Glenn Wildenmann, a real estate broker with M Immobilier real estate agency in Pointe Claire, Que., shares his experiences working amidst the pandemic: “Hand sanitizer… oh, so much sanitizer. Technology has been very helpful with Zoom and E-signature of course, but my business is very face-to-face and relationship based. It can be challenging to have that connection with masks and gloves and distancing; it’s an adjustment and we’re all still finding our way. One of my favourite things is accompanying my clients to the notary for closings; it’s a chance to congratulate and celebrate with them. I have not been allowed to attend any of my recent signings due to COVID-19 (only buyers and sellers), so it feels incomplete not having that closure.”
Randy Book is the manager of business development for Sutton Group West Coast Realty in Vancouver. Like so many others, he was forced to use technology more as the pandemic took hold.
“I use Zoom for collaboration. It has been a great tool. I’m able to reach more of our agents. It was easy to learn… and still learning. I recommend that you practice using the app before jumping in. Zoom buyer and seller presentations are not ‘out of the box’ thinking. There is a ‘new box’ to work in.”

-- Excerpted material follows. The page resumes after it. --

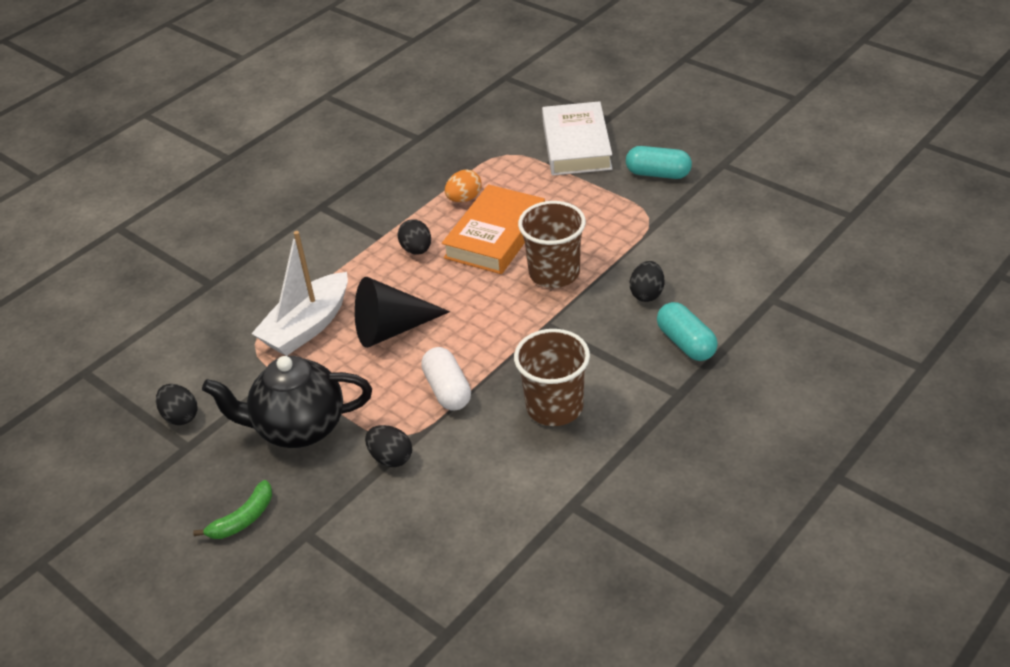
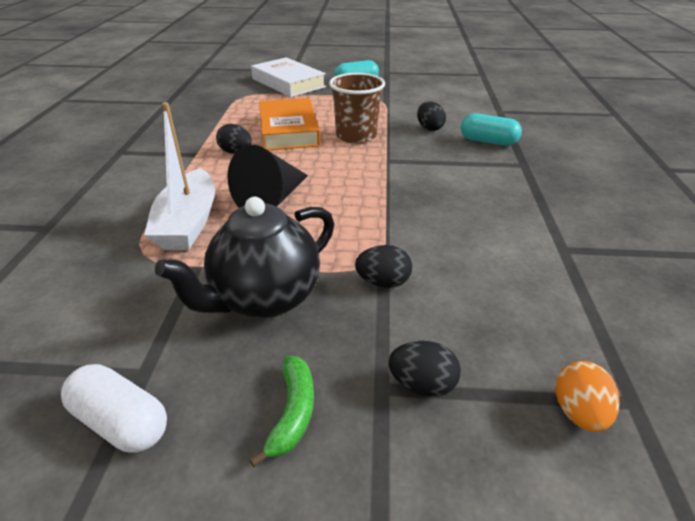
camera: 40 degrees left, 5 degrees down
black egg [156,384,198,425] -> black egg moved to [389,341,461,397]
white capsule [421,347,471,410] -> white capsule moved to [61,364,167,453]
orange egg [445,170,482,202] -> orange egg moved to [555,361,620,432]
brown cup [514,329,590,426] -> none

With so much of real estate taking place online these days, agents are upping their online presence. Listings are more detailed and visually appealing than ever before. Video and drone tours are becoming the norm. Social media has become even more of a necessity. As a whole, the priority of having a top-notch online entity has never been greater.
During the pandemic, Wildenmann’s business has been both hot and cold. “Some clients have put their plans on hold until they get a better sense of things with respect to COVID and the accelerated market. It’s important to guide them to find a comfort zone and to go at their own pace. I’ve also had two buyers who unfortunately lost jobs and no longer qualify to purchase. Meanwhile, other clients are buying and selling as fast as they can; they are seeing the frenzy and jumping right in.”
On a positive note, many in the industry are seeing an upswing in the markets. Hadden hasn’t seen things as busy as they currently are since the beginning of 2017.
“That being said, some things are selling a lot faster than others. Houses are seeing multiple offers consistently; condos downtown are slower to move. In May it started to get better and then in June and July we have been the busiest we have ever been.”
Book has a similar experience with leads starting to feel more confident about moving ahead in June and into July. “Consumer engagement is back.”
Are we at a point where things are starting to return to “normal”? Wildenmann figures that there is no normal anymore.
“COVID precautions aside, the market itself is back and even more active than pre-COVID days. The pent-up demand coupled with low mortgage rates is causing almost everything to have multiple offers and to go over asking,” he says. “An interesting source of the hyped activity has been from downtown condo owners. Working from home during the lockdown has caused many to realize this may be the way of the future. Quickly, 500 square feet of living space isn’t going to cut it, especially with the condo gyms, pools and common rooms closed during the shutdown. We are seeing this sudden desire (demonstrated by sales) to exit the city for the burbs and beyond. People now see the benefit of more indoor and outdoor living space while providing easier physical distancing. Wish lists include space for that home office, basement gym and a backyard to enjoy a relaxing deck and maybe even a pool.”
Book uses the word “remarkable” to describe his business since the pandemic hit. “It’s not been at all what I had expected. I really thought the Greater Vancouver market was going to get hammered good and come off at least 20 per cent or so. I was dead wrong. Sales are moving along nicely over the last two months after an initial stall for April-May, which is understandable. You know, no one really knows for certain what is going to happen.”
Even with the global pandemic still our reality, buyers need to buy and sellers need to sell; that fact is always a plus for agents and brokers.